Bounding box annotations
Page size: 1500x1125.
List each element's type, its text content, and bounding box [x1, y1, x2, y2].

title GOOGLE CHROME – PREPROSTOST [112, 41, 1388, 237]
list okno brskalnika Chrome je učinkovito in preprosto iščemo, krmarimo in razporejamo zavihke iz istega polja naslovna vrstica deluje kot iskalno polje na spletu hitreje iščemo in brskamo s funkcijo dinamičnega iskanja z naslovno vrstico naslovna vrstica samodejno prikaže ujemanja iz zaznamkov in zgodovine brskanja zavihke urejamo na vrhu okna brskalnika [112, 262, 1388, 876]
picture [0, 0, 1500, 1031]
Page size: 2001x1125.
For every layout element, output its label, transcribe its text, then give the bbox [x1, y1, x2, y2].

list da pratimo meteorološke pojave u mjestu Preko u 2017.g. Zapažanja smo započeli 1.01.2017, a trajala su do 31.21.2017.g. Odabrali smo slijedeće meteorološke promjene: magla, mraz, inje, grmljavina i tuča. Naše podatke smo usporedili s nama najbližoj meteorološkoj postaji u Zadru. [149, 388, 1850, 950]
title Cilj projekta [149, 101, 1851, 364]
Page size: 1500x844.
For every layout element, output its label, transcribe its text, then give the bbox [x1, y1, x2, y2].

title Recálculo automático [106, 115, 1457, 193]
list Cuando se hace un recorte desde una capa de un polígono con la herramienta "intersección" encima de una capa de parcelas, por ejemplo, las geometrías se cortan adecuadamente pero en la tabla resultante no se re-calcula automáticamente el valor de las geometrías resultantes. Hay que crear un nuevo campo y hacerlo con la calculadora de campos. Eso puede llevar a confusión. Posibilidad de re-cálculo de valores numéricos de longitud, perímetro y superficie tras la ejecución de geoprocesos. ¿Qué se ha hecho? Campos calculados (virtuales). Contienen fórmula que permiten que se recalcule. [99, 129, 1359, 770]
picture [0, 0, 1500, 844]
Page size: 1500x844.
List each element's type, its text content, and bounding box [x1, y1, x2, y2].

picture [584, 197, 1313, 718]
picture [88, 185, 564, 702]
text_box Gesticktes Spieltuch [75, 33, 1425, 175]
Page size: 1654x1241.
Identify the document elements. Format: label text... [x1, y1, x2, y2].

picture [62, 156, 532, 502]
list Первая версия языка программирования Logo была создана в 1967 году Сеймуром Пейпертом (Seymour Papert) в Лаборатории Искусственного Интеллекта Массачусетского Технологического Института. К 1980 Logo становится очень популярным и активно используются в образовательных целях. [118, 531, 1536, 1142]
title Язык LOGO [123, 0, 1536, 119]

▸ **To do**: How many lines in the material above contain the word "size"? Reply with the number alone.

▸ **Full solution**: 5